THE TASK - Count the lines in the records that contain the word "Norm" and reply with the number alone.

Top of GIVEN RECORDS

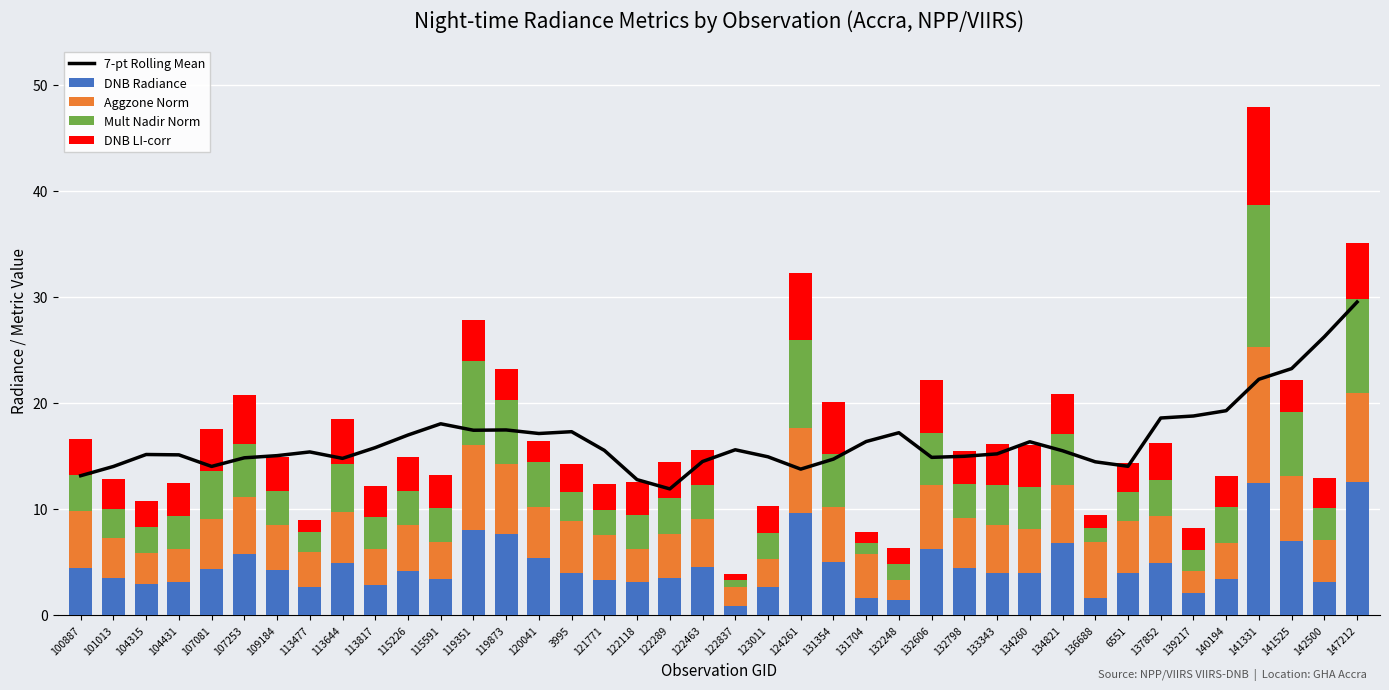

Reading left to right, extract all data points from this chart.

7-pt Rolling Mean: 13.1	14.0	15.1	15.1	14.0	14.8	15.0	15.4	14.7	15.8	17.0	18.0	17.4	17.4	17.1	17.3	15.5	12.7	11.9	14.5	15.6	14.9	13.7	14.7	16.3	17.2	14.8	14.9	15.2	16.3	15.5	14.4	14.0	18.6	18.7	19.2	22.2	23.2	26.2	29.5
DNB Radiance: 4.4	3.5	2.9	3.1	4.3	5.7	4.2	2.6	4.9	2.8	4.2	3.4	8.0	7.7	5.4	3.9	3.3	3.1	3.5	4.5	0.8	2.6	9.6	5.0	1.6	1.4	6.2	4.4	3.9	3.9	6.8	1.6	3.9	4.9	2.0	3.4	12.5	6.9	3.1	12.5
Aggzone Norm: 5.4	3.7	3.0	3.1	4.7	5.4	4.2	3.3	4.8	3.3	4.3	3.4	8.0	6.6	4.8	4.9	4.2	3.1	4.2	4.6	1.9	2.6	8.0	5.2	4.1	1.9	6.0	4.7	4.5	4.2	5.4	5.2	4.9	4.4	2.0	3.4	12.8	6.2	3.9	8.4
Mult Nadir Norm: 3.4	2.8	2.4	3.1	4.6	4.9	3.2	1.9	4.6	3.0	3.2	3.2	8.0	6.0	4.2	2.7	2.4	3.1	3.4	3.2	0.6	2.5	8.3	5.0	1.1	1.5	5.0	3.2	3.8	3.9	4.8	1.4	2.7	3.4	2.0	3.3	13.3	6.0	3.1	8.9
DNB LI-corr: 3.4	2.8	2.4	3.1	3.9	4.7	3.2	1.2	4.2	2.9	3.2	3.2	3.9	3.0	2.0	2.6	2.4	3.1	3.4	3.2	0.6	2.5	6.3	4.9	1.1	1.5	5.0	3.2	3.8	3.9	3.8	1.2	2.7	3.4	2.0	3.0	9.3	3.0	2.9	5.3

Bottom of GIVEN RECORDS
Top of GIVEN RECORDS

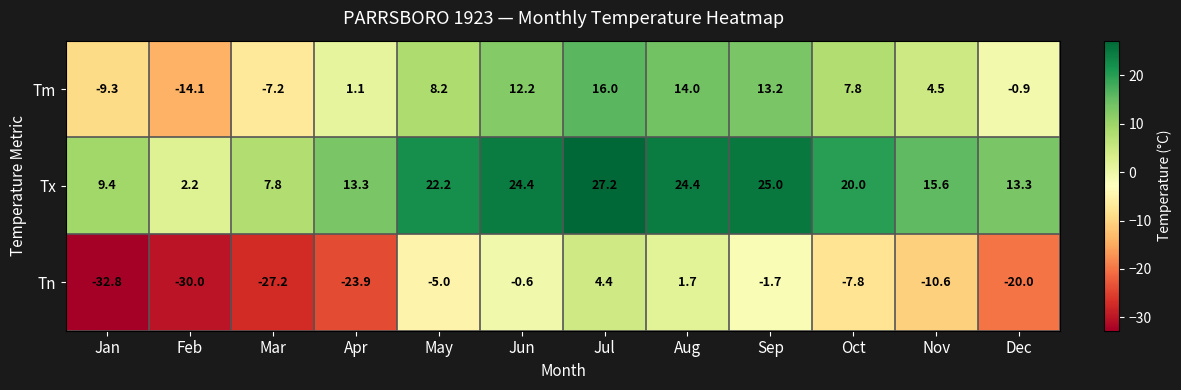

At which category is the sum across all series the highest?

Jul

Bottom of GIVEN RECORDS

EXERCISE OUTPUT - 2